Je préconiserai l’imposition de sanctions aux raffineries qui traitent le pétrole russe. Ce serait un complément efficace aux mesures contre la flotte fantôme, a déclaré le chef de la diplomatie polonaise.
La mesure vise à entraver le commerce des hydrocarbures russes, un objectif clé de la politique de sanctions occidentales depuis 2022.
La Pologne reste l’un des acteurs les plus actifs dans la promotion de restrictions plus sévères.
La viabilité de la proposition dépendra du consensus entre les vingt-sept, étant donné l’impact différent qu’elle aurait sur les économies des États membres.
Lundi dernier, le Conseil de l’UE a annoncé qu’il avait définitivement approuvé l’interdiction d’importer du gaz naturel liquéfié (GNL) russe à partir du 1er janvier 2027 et du gaz par gazoduc russe à partir du 30 septembre 2027.
Après le lancement de l’« opération militaire spéciale » de la Russie en Ukraine le 24 février 2022, dont les objectifs, selon les dirigeants russes, sont de protéger la population d’un «génocide par le régime de Kiev» et les risques de sécurité nationale que représente l’avancée de l’OTAN vers l’Est, l’UE et d’autres pays occidentaux ont appliqué des sanctions contre la nation eurasienne.

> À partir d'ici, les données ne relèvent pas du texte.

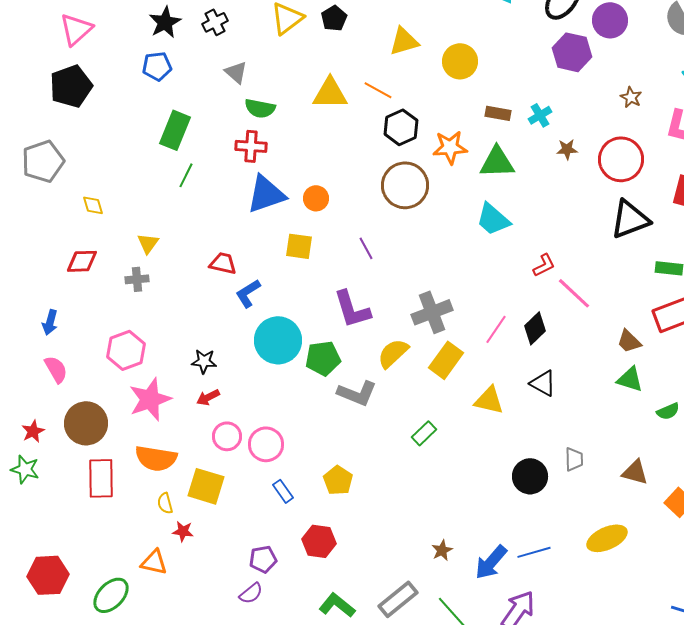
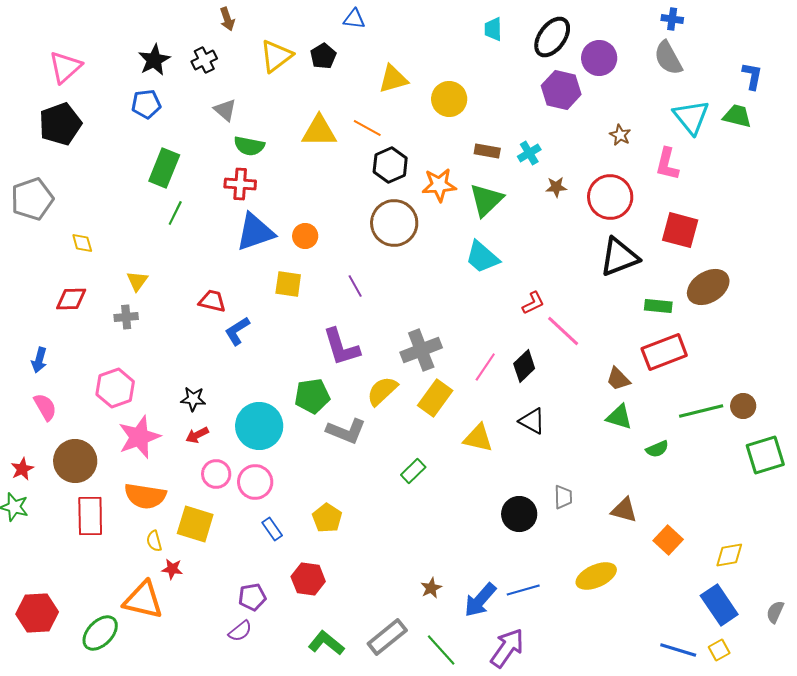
green triangle: (497, 162) -> (486, 200), turned -42
cyan circle: (278, 340) -> (259, 426), moved
orange triangle: (154, 562) -> (143, 600), size x1.5

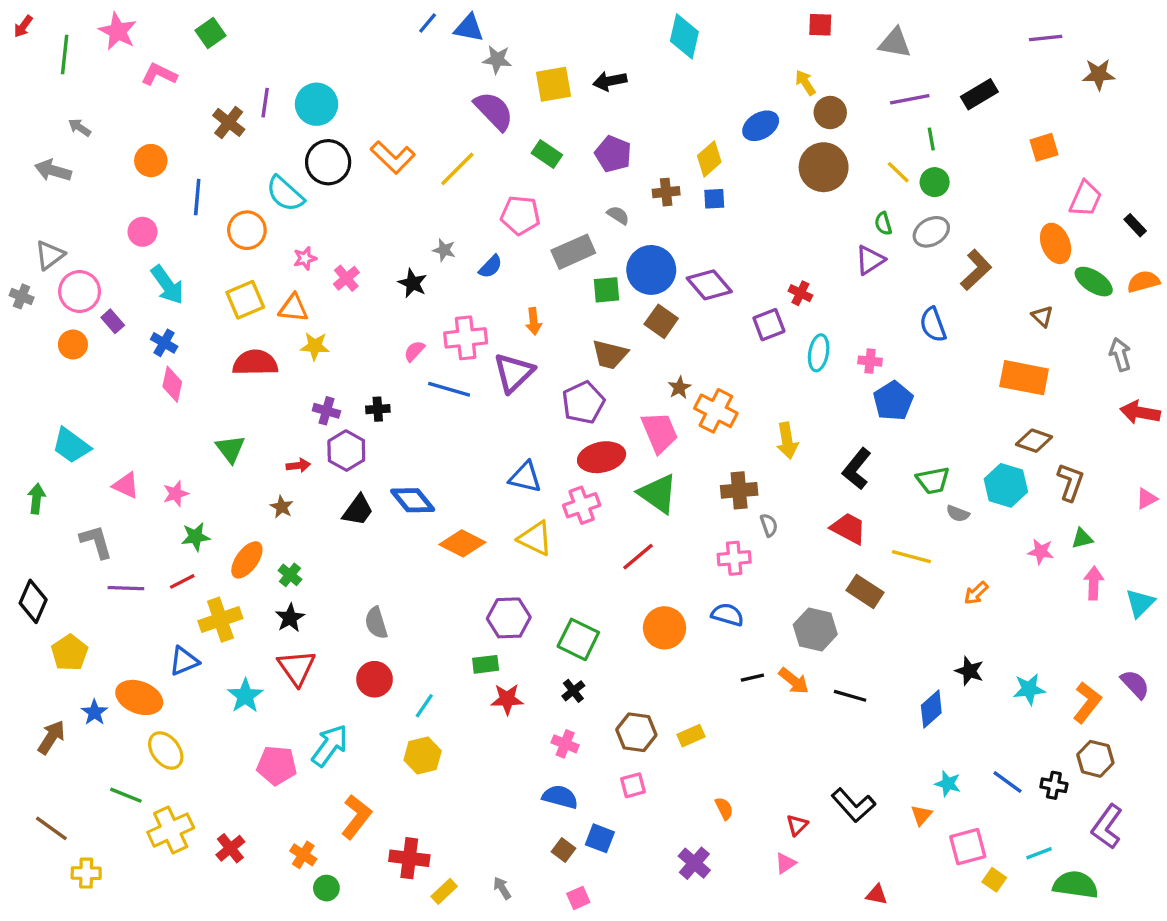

Moscou a affirmé à plusieurs reprises que l’Occident avait commis une grave erreur en refusant d’acheter ses hydrocarbures, ce qui le ferait tomber dans une dépendance encore plus forte et plus coûteuse et qu’il serait obligé d’acheter les mêmes pétrole et gaz russes, mais auprès de médiateurs et à des prix plus élevés.